## YOUR GOAL
Transcribe only the part of the listing below that begins at the line containing "4. CASE STUDIES" and runs to its final line, keeping both ends.

## MATERIAL FOR THE TASK
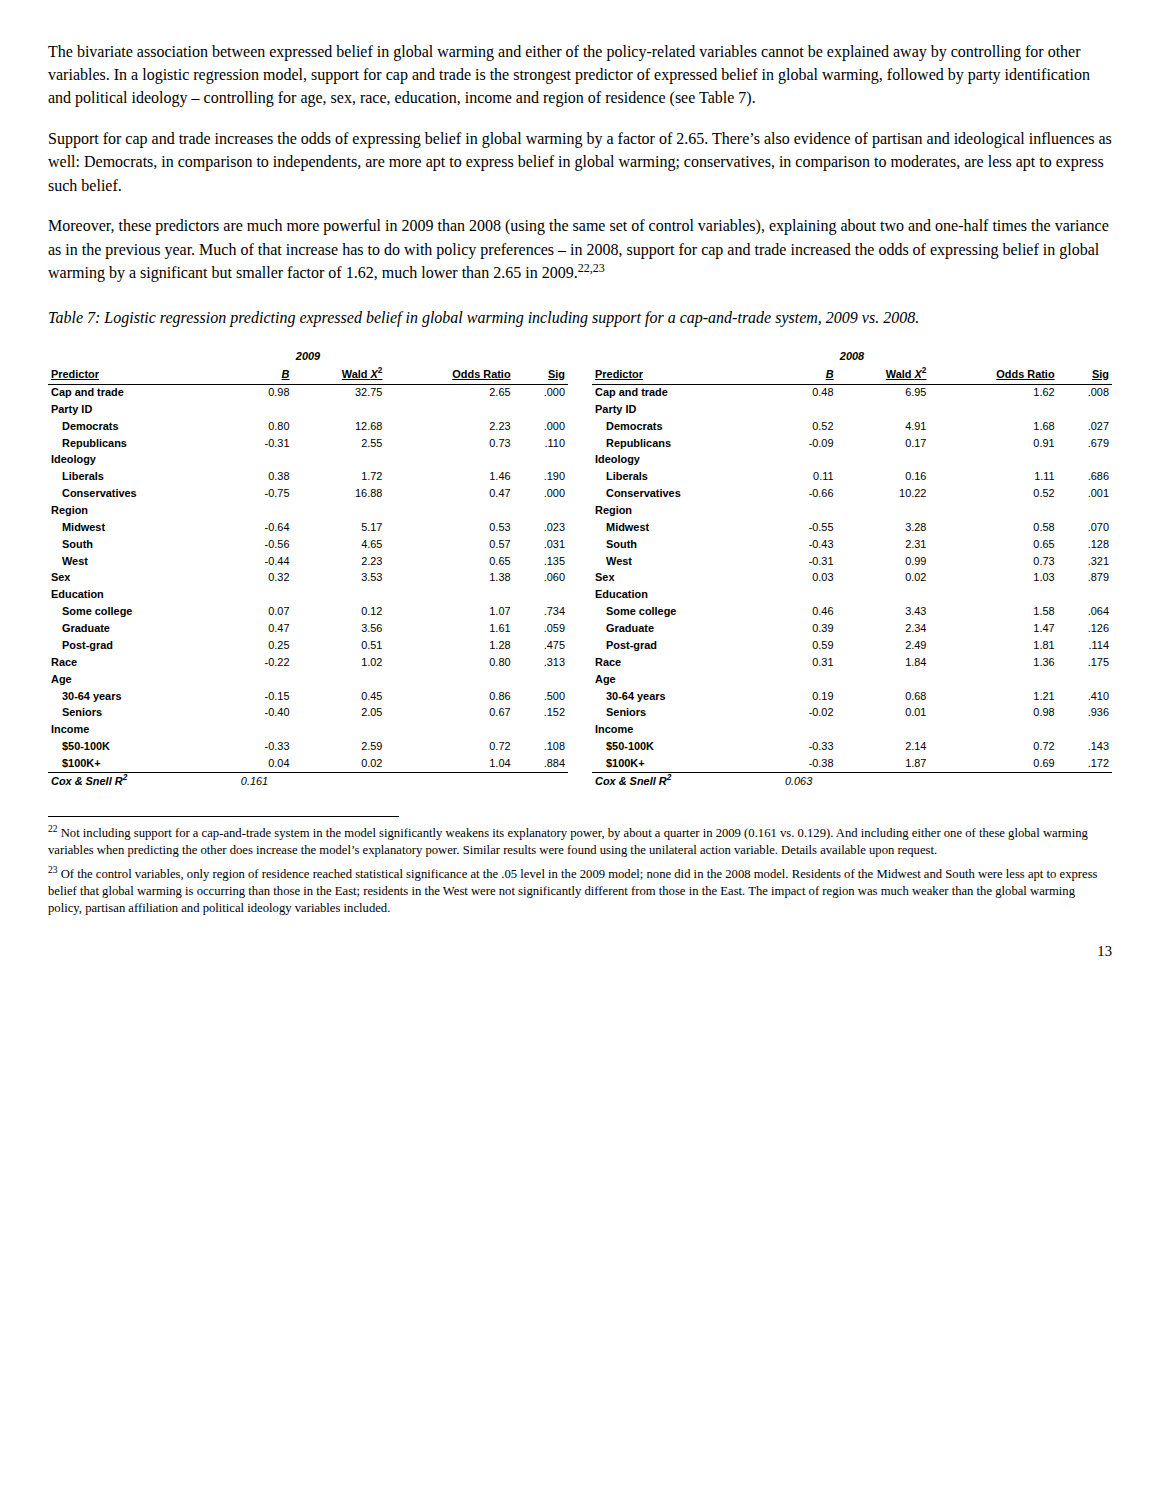The bivariate association between expressed belief in global warming and either of the policy-related variables cannot be explained away by controlling for other variables. In a logistic regression model, support for cap and trade is the strongest predictor of expressed belief in global warming, followed by party identification and political ideology – controlling for age, sex, race, education, income and region of residence (see Table 7).
Support for cap and trade increases the odds of expressing belief in global warming by a factor of 2.65. There’s also evidence of partisan and ideological influences as well: Democrats, in comparison to independents, are more apt to express belief in global warming; conservatives, in comparison to moderates, are less apt to express such belief.
Moreover, these predictors are much more powerful in 2009 than 2008 (using the same set of control variables), explaining about two and one-half times the variance as in the previous year. Much of that increase has to do with policy preferences – in 2008, support for cap and trade increased the odds of expressing belief in global warming by a significant but smaller factor of 1.62, much lower than 2.65 in 2009.22,23
Table 7: Logistic regression predicting expressed belief in global warming including support for a cap-and-trade system, 2009 vs. 2008.
2009
| Predictor | B | Wald X 2 | Odds Ratio | Sig |
| --- | --- | --- | --- | --- |
| Cap and trade | 0.98 | 32.75 | 2.65 | .000 |
| Party ID | | | | |
| Democrats | 0.80 | 12.68 | 2.23 | .000 |
| Republicans | -0.31 | 2.55 | 0.73 | .110 |
| Ideology | | | | |
| Liberals | 0.38 | 1.72 | 1.46 | .190 |
| Conservatives | -0.75 | 16.88 | 0.47 | .000 |
| Region | | | | |
| Midwest | -0.64 | 5.17 | 0.53 | .023 |
| South | -0.56 | 4.65 | 0.57 | .031 |
| West | -0.44 | 2.23 | 0.65 | .135 |
| Sex | 0.32 | 3.53 | 1.38 | .060 |
| Education | | | | |
| Some college | 0.07 | 0.12 | 1.07 | .734 |
| Graduate | 0.47 | 3.56 | 1.61 | .059 |
| Post-grad | 0.25 | 0.51 | 1.28 | .475 |
| Race | -0.22 | 1.02 | 0.80 | .313 |
| Age | | | | |
| 30-64 years | -0.15 | 0.45 | 0.86 | .500 |
| Seniors | -0.40 | 2.05 | 0.67 | .152 |
| Income | | | | |
| $50-100K | -0.33 | 2.59 | 0.72 | .108 |
| $100K+ | 0.04 | 0.02 | 1.04 | .884 |
| Cox & Snell R 2 | 0.161 |
2008
| Predictor | B | Wald X 2 | Odds Ratio | Sig |
| --- | --- | --- | --- | --- |
| Cap and trade | 0.48 | 6.95 | 1.62 | .008 |
| Party ID | | | | |
| Democrats | 0.52 | 4.91 | 1.68 | .027 |
| Republicans | -0.09 | 0.17 | 0.91 | .679 |
| Ideology | | | | |
| Liberals | 0.11 | 0.16 | 1.11 | .686 |
| Conservatives | -0.66 | 10.22 | 0.52 | .001 |
| Region | | | | |
| Midwest | -0.55 | 3.28 | 0.58 | .070 |
| South | -0.43 | 2.31 | 0.65 | .128 |
| West | -0.31 | 0.99 | 0.73 | .321 |
| Sex | 0.03 | 0.02 | 1.03 | .879 |
| Education | | | | |
| Some college | 0.46 | 3.43 | 1.58 | .064 |
| Graduate | 0.39 | 2.34 | 1.47 | .126 |
| Post-grad | 0.59 | 2.49 | 1.81 | .114 |
| Race | 0.31 | 1.84 | 1.36 | .175 |
| Age | | | | |
| 30-64 years | 0.19 | 0.68 | 1.21 | .410 |
| Seniors | -0.02 | 0.01 | 0.98 | .936 |
| Income | | | | |
| $50-100K | -0.33 | 2.14 | 0.72 | .143 |
| $100K+ | -0.38 | 1.87 | 0.69 | .172 |
| Cox & Snell R 2 | 0.063 |
22 Not including support for a cap-and-trade system in the model significantly weakens its explanatory power, by about a quarter in 2009 (0.161 vs. 0.129). And including either one of these global warming variables when predicting the other does increase the model’s explanatory power. Similar results were found using the unilateral action variable. Details available upon request.
23 Of the control variables, only region of residence reached statistical significance at the .05 level in the 2009 model; none did in the 2008 model. Residents of the Midwest and South were less apt to express belief that global warming is occurring than those in the East; residents in the West were not significantly different from those in the East. The impact of region was much weaker than the global warming policy, partisan affiliation and political ideology variables included.
13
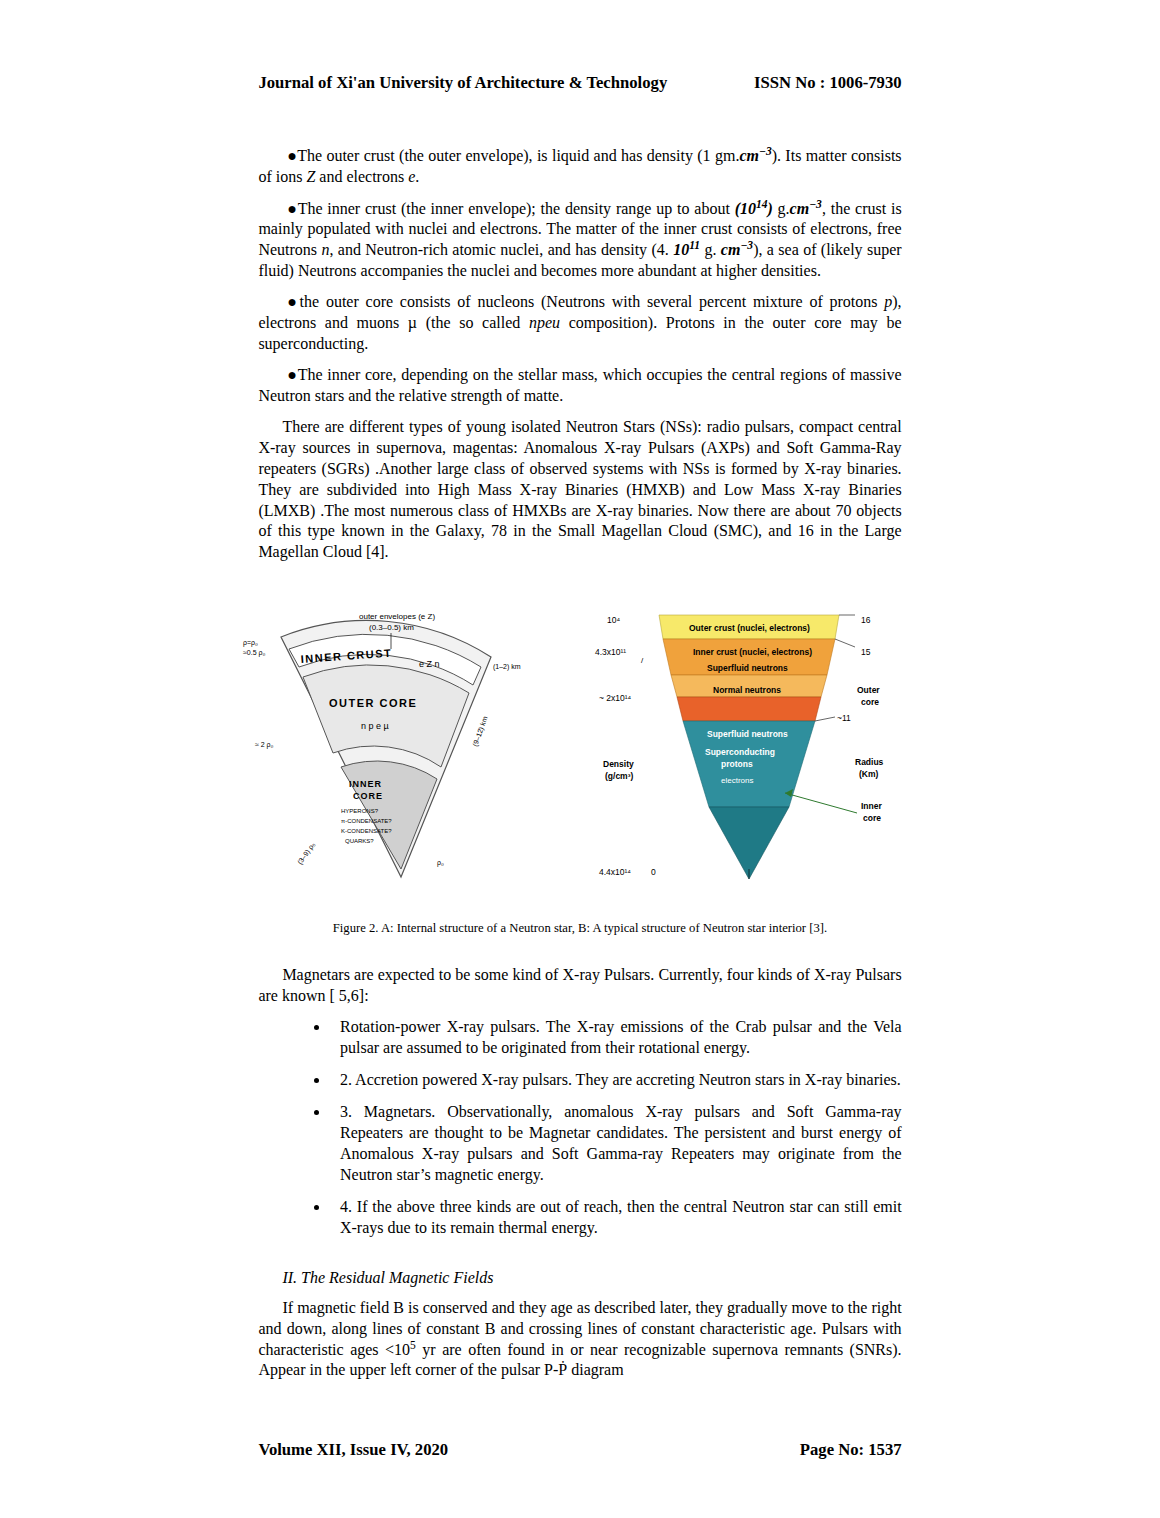Journal of Xi'an University of Architecture & Technology
ISSN No : 1006-7930
●The outer crust (the outer envelope), is liquid and has density (1 gm.cm−3). Its matter consists of ions Z and electrons e.
●The inner crust (the inner envelope); the density range up to about (1014) g.cm−3, the crust is mainly populated with nuclei and electrons. The matter of the inner crust consists of electrons, free Neutrons n, and Neutron-rich atomic nuclei, and has density (4. 1011 g. cm−3), a sea of (likely super fluid) Neutrons accompanies the nuclei and becomes more abundant at higher densities.
●the outer core consists of nucleons (Neutrons with several percent mixture of protons p), electrons and muons µ (the so called npeu composition). Protons in the outer core may be superconducting.
●The inner core, depending on the stellar mass, which occupies the central regions of massive Neutron stars and the relative strength of matte.
There are different types of young isolated Neutron Stars (NSs): radio pulsars, compact central X-ray sources in supernova, magentas: Anomalous X-ray Pulsars (AXPs) and Soft Gamma-Ray repeaters (SGRs) .Another large class of observed systems with NSs is formed by X-ray binaries. They are subdivided into High Mass X-ray Binaries (HMXB) and Low Mass X-ray Binaries (LMXB) .The most numerous class of HMXBs are X-ray binaries. Now there are about 70 objects of this type known in the Galaxy, 78 in the Small Magellan Cloud (SMC), and 16 in the Large Magellan Cloud [4].
outer envelopes (e Z) (0.3–0.5) km INNER CRUST e Z n OUTER CORE n p e µ INNER CORE HYPERONS? π-CONDENSATE? K-CONDENSATE? QUARKS? ρ=ρ₀ ≈0.5 ρ₀ ≈ 2 ρ₀ (1–2) km (9–12) km (3–9) ρ₀ ρ₀
Outer crust (nuclei, electrons) Inner crust (nuclei, electrons) Superfluid neutrons Normal neutrons Superfluid neutrons Superconducting protons electrons 10⁴ 4.3x10¹¹ ~ 2x10¹⁴ Density (g/cm³) 4.4x10¹⁴ / 16 15 Outer core ~11 Radius (Km) Inner core 0
Figure 2. A: Internal structure of a Neutron star, B: A typical structure of Neutron star interior [3].
Magnetars are expected to be some kind of X-ray Pulsars. Currently, four kinds of X-ray Pulsars are known [ 5,6]:
Rotation-power X-ray pulsars. The X-ray emissions of the Crab pulsar and the Vela pulsar are assumed to be originated from their rotational energy.
2. Accretion powered X-ray pulsars. They are accreting Neutron stars in X-ray binaries.
3. Magnetars. Observationally, anomalous X-ray pulsars and Soft Gamma-ray Repeaters are thought to be Magnetar candidates. The persistent and burst energy of Anomalous X-ray pulsars and Soft Gamma-ray Repeaters may originate from the Neutron star’s magnetic energy.
4. If the above three kinds are out of reach, then the central Neutron star can still emit X-rays due to its remain thermal energy.
II. The Residual Magnetic Fields
If magnetic field B is conserved and they age as described later, they gradually move to the right and down, along lines of constant B and crossing lines of constant characteristic age. Pulsars with characteristic ages <105 yr are often found in or near recognizable supernova remnants (SNRs). Appear in the upper left corner of the pulsar P-Ṗ diagram
Volume XII, Issue IV, 2020
Page No: 1537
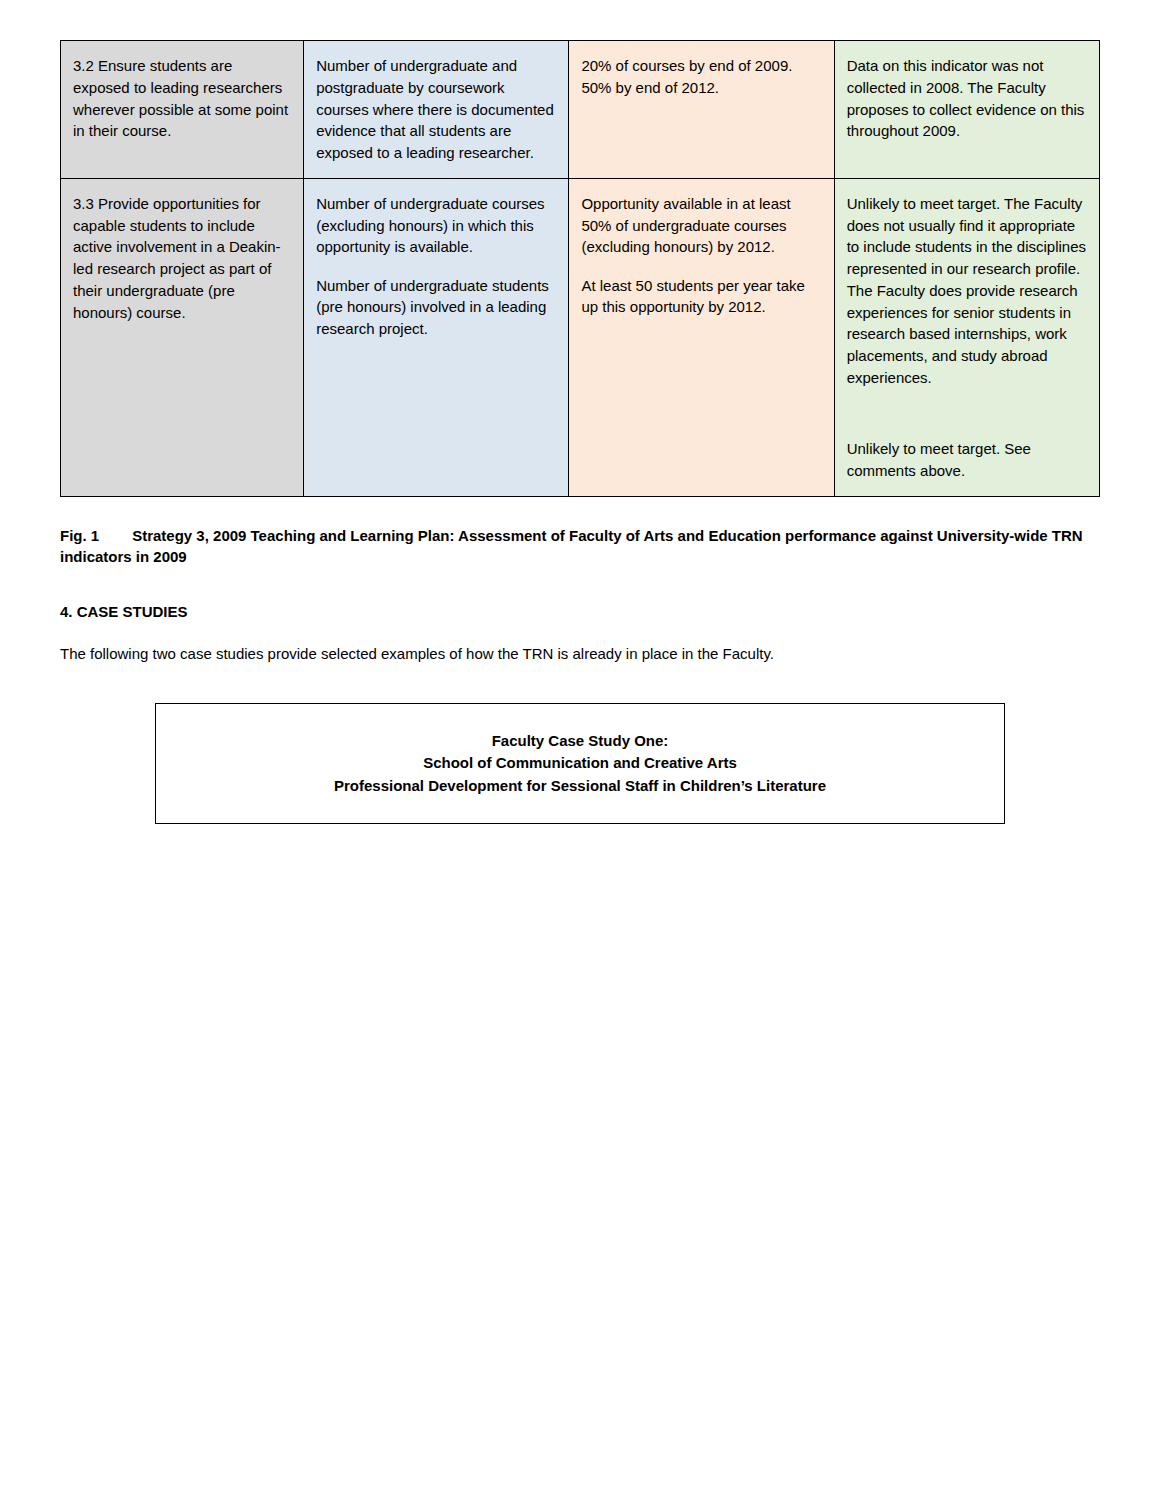| 3.2 Ensure students are exposed to leading researchers wherever possible at some point in their course. | Number of undergraduate and postgraduate by coursework courses where there is documented evidence that all students are exposed to a leading researcher. | 20% of courses by end of 2009. 50% by end of 2012. | Data on this indicator was not collected in 2008. The Faculty proposes to collect evidence on this throughout 2009. |
| 3.3 Provide opportunities for capable students to include active involvement in a Deakin-led research project as part of their undergraduate (pre honours) course. | Number of undergraduate courses (excluding honours) in which this opportunity is available. Number of undergraduate students (pre honours) involved in a leading research project. | Opportunity available in at least 50% of undergraduate courses (excluding honours) by 2012. At least 50 students per year take up this opportunity by 2012. | Unlikely to meet target. The Faculty does not usually find it appropriate to include students in the disciplines represented in our research profile. The Faculty does provide research experiences for senior students in research based internships, work placements, and study abroad experiences. Unlikely to meet target. See comments above. |
Fig. 1 Strategy 3, 2009 Teaching and Learning Plan: Assessment of Faculty of Arts and Education performance against University-wide TRN indicators in 2009
4. CASE STUDIES
The following two case studies provide selected examples of how the TRN is already in place in the Faculty.
Faculty Case Study One:
School of Communication and Creative Arts
Professional Development for Sessional Staff in Children’s Literature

## TASK SOLUTION
4. CASE STUDIES
The following two case studies provide selected examples of how the TRN is already in place in the Faculty.
Faculty Case Study One:
School of Communication and Creative Arts
Professional Development for Sessional Staff in Children’s Literature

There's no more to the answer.